How urinary tract infections (UTIs) negatively impact quality of life

- More than 150 million women worldwide experience urinary tract infections (UTIs) each year.
- Researchers from two healthcare companies report that more than half of women with UTIs suffer from lack of sleep, physical activity and sexual intimacy.
- Scientists also found that women with recurrent UTIs experience a decrease in their health-related quality of life and productivity at work.
It is estimated that more than 150 million women worldwide have urinary tract infections (UTIs) each year.
Although UTI is a treatable condition, it can cause various symptoms that affect a person’s daily life. past
A new study by researchers at healthcare companies Cerner Enviza and GSK has found that more than half of women with UTIs experience a decrease in sleep, exercise and sexual intimacy. And recurrent UTIs caused a decrease in health-related quality of life.

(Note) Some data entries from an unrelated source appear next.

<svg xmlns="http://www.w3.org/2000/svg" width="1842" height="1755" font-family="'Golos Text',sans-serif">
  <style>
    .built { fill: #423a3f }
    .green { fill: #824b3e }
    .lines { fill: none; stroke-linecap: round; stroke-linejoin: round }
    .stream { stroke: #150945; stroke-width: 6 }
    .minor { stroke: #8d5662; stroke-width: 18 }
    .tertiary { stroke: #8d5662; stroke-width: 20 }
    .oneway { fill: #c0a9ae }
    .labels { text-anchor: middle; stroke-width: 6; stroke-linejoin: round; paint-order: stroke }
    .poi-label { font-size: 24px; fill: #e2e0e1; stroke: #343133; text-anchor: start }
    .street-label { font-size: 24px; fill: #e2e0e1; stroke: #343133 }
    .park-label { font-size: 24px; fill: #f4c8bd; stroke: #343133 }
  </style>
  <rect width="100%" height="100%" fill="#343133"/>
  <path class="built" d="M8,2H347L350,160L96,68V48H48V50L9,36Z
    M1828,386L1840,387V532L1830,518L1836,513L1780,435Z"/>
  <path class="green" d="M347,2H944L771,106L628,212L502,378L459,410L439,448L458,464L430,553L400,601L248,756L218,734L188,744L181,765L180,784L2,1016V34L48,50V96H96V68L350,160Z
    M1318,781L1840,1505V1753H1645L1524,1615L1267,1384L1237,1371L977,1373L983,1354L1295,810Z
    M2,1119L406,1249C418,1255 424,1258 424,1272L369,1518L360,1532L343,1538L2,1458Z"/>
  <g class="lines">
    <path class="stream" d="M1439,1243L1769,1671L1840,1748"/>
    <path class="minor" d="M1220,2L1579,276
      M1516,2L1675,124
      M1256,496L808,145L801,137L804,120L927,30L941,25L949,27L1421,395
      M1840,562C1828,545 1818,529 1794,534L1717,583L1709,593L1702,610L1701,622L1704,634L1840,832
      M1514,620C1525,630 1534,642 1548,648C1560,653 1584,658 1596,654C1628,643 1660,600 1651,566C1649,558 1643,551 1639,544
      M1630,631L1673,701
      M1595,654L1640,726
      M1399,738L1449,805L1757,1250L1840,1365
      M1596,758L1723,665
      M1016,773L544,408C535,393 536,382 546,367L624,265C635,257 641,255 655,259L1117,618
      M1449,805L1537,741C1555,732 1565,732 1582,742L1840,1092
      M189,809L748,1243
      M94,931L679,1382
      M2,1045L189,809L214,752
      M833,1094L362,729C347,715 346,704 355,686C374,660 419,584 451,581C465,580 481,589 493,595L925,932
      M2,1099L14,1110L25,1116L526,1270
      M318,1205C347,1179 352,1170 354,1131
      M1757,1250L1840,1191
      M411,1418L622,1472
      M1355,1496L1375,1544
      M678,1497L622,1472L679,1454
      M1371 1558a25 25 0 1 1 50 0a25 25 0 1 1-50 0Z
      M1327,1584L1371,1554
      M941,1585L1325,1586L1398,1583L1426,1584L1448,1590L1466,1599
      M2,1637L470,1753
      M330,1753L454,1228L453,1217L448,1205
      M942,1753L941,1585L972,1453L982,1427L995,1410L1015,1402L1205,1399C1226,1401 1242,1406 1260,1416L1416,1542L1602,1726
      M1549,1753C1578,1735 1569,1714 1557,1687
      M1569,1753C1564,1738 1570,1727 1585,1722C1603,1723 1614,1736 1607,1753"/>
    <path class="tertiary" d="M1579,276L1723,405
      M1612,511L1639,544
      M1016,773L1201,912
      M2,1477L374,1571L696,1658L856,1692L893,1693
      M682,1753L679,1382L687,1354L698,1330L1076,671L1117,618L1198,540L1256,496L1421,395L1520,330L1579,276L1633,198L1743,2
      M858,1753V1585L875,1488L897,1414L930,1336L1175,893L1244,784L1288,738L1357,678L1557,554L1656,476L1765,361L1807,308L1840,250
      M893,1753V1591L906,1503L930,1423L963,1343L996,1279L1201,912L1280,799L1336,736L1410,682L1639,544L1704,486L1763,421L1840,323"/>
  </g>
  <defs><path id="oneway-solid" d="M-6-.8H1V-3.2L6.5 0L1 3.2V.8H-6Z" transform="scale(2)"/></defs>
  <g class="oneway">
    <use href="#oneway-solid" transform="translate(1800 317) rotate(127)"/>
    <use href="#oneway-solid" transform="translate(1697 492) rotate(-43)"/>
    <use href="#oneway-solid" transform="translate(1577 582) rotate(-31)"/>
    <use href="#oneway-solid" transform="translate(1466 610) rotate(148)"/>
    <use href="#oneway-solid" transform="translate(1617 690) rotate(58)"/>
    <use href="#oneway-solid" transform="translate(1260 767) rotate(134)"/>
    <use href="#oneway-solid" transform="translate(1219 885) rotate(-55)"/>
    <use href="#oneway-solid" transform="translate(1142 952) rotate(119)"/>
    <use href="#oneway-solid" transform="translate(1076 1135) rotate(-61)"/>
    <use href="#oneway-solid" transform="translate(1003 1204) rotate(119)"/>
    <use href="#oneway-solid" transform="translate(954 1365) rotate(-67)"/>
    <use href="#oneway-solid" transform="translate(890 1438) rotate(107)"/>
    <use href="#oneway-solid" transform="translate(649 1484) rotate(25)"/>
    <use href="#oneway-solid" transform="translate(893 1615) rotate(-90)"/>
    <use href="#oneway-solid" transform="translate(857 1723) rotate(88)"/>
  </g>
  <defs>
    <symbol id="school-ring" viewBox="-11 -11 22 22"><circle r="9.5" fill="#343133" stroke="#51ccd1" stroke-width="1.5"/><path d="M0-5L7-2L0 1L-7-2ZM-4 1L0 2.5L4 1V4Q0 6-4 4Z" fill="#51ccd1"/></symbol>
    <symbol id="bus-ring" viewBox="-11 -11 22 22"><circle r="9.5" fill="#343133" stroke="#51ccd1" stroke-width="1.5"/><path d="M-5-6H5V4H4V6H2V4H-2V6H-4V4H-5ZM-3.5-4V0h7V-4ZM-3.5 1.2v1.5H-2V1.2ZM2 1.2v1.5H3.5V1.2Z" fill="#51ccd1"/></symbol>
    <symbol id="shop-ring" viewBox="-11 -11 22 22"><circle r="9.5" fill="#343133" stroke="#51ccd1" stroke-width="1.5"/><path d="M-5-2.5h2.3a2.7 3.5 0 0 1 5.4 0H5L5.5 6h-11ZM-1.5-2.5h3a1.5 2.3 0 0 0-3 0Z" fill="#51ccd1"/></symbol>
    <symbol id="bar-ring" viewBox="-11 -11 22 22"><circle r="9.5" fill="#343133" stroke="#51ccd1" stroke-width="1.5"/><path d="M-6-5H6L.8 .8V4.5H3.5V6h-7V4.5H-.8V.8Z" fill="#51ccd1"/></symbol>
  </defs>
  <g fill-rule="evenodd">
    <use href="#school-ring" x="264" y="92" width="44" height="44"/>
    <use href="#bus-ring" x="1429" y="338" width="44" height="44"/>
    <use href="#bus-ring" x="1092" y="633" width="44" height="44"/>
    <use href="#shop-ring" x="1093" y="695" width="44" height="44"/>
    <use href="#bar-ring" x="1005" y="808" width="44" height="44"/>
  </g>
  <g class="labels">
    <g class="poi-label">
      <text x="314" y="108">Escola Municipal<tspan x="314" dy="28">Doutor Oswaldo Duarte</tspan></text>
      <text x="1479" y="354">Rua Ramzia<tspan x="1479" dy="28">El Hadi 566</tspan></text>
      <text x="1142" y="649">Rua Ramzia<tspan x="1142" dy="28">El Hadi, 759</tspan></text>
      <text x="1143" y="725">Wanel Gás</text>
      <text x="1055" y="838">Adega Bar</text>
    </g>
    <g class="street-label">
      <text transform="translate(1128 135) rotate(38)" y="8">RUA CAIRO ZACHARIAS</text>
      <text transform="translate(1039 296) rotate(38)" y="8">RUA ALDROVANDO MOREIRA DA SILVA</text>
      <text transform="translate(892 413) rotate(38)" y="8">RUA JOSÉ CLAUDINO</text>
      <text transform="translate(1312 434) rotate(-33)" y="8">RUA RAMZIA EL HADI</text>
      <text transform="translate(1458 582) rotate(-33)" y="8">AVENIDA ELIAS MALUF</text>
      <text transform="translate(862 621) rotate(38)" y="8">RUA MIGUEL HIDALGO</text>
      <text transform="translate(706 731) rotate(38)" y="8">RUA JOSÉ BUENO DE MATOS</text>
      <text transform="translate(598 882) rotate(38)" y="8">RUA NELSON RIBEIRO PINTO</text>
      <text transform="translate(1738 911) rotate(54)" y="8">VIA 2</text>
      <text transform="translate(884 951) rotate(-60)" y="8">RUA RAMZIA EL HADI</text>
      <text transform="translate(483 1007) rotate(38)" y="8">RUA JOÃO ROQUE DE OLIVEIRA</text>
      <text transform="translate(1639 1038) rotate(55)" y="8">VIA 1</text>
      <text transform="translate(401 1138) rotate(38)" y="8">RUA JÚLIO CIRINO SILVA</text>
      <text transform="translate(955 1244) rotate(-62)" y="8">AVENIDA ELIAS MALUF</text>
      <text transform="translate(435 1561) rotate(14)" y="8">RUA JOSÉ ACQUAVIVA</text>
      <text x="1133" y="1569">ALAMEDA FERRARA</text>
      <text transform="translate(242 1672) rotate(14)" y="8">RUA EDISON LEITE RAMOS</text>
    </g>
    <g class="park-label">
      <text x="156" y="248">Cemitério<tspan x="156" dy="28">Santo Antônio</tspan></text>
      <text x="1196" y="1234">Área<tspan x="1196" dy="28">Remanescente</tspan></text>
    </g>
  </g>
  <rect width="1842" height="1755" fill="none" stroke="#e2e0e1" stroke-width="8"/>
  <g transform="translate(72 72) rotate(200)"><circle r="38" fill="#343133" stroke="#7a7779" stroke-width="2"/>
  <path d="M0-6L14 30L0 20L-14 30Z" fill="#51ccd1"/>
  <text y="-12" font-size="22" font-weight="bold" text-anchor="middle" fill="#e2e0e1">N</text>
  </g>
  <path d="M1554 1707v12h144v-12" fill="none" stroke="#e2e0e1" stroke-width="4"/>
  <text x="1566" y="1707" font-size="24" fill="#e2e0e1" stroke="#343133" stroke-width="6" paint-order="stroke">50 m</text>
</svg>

The study appears in the journal
Bacteria cause most urinary tract infections. Under typical conditions, bacteria that enter the urethra are flushed out. However, sometimes this does not happen and the bacteria can get into the skin
Symptoms of a urinary tract infection include:
While any woman can experience UTIs, some are at greater risk of developing UTIs than others. This includes women who:
There are two main types of UTIs. according to dr Jennifer Linehan, urologist and associate professor of urology and urologic oncology at Saint John’s Cancer Institute at Providence Saint John’s Health Center in Santa Monica, CA
“A
For this study, the researchers conducted an online survey of 375 women ages 18 and older from the United States. All of them had suffered a urinary tract infection in the past 60 days with the prescription of one or more oral antibiotics.
The survey included questions about how UTIs affected participants’ activities, health-related quality of life, workplace productivity, use of health resources, and costs.
Upon analysis, the researchers found that 66.9% of the participants had impaired sexual intercourse, 60.8% had impaired sleep, and 52.3% had an impaired ability to exercise.
Participants with UTIs also had increased work productivity and activity impairment, and had higher medical costs.
“As a woman who gets a UTI, I can be aware that when you have a UTI, it’s very difficult to work, very difficult to sleep, and even more difficult to exercise,” explained Dr. Linehan. “The sensation of urination, like the burning sensation, etc. that occurs with urinary tract infection is one of the most damaging stimuli to the brain. And one of the reasons I know that is when I’m operating on patients and doing simple things like even putting a camera in the bladder, if I overfill the bladder, the patient will literally wake up from the anesthesia. The stimuli are so damaging to the brain.”
“So when you’re in the middle of a UTI, it’s a really intense infection (and) it’s downright uncomfortable,” she added. “You can’t think or do anything other than deal with it.”
MNT also spoke to dr. S. Adam Ramin, a urologist and medical director of Urology Cancer Specialists in Los Angeles, CA, about this study. He wasn’t surprised by the results either.
“[These results]essentially make everyone understand that UTI is not a disease process that should be taken lightly,” said Dr. Ramin. “It is important that we pay attention to our patients’ symptoms and act accordingly when treating them.”
dr However, Ramin emphasized that this study was a self-report, with participants reporting that they had a urinary tract infection.
“We know that there is a certain percentage of patients who don’t have a true UTI but have the symptoms of a UTI,” he said. “In this study, it was not analyzed very precisely whether these patients actually had a urinary tract infection or not, although they were all treated with antibiotics. We also know that many doctors treat patients with UTI symptoms without doing one
Because of this, said Dr. Ramin, it would be good to have a study on people with culturally diagnosed UTIs. And it has been suggested to also include participants who may have culturally diagnosed UTI but who do not have symptoms.
“Obviously, those who are symptomatic are also those who are going to have a lower quality of life,” he explained. “If there were any future studies, we would like to see how quality of life affects patients who may not have symptoms or may not necessarily know they have UTI unless cultured.”